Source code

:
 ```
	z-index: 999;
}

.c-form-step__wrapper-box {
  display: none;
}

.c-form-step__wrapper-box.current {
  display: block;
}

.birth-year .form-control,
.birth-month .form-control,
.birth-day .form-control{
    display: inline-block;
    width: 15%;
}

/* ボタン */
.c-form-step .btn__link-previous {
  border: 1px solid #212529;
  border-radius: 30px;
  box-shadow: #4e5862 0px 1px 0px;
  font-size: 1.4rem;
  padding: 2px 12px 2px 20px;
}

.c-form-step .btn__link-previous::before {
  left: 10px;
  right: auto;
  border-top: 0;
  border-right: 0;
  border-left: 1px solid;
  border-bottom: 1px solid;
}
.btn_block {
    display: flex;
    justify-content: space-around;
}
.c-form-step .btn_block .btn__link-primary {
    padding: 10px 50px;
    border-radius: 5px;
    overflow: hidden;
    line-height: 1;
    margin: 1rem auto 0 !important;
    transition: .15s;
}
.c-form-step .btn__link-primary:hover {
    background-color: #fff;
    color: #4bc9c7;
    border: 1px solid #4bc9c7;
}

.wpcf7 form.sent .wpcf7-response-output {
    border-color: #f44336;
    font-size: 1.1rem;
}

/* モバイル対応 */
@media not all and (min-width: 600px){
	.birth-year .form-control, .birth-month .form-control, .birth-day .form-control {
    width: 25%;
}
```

- WHAT YOU SHOULD DO:
Set down the preceding data verbatim. Every line belongs in the copy.

- SOLUTION FOR THIS TASK:
Source code

:
 ```
	z-index: 999;
}

.c-form-step__wrapper-box {
  display: none;
}

.c-form-step__wrapper-box.current {
  display: block;
}

.birth-year .form-control,
.birth-month .form-control,
.birth-day .form-control{
    display: inline-block;
    width: 15%;
}

/* ボタン */
.c-form-step .btn__link-previous {
  border: 1px solid #212529;
  border-radius: 30px;
  box-shadow: #4e5862 0px 1px 0px;
  font-size: 1.4rem;
  padding: 2px 12px 2px 20px;
}

.c-form-step .btn__link-previous::before {
  left: 10px;
  right: auto;
  border-top: 0;
  border-right: 0;
  border-left: 1px solid;
  border-bottom: 1px solid;
}
.btn_block {
    display: flex;
    justify-content: space-around;
}
.c-form-step .btn_block .btn__link-primary {
    padding: 10px 50px;
    border-radius: 5px;
    overflow: hidden;
    line-height: 1;
    margin: 1rem auto 0 !important;
    transition: .15s;
}
.c-form-step .btn__link-primary:hover {
    background-color: #fff;
    color: #4bc9c7;
    border: 1px solid #4bc9c7;
}

.wpcf7 form.sent .wpcf7-response-output {
    border-color: #f44336;
    font-size: 1.1rem;
}

/* モバイル対応 */
@media not all and (min-width: 600px){
	.birth-year .form-control, .birth-month .form-control, .birth-day .form-control {
    width: 25%;
}
```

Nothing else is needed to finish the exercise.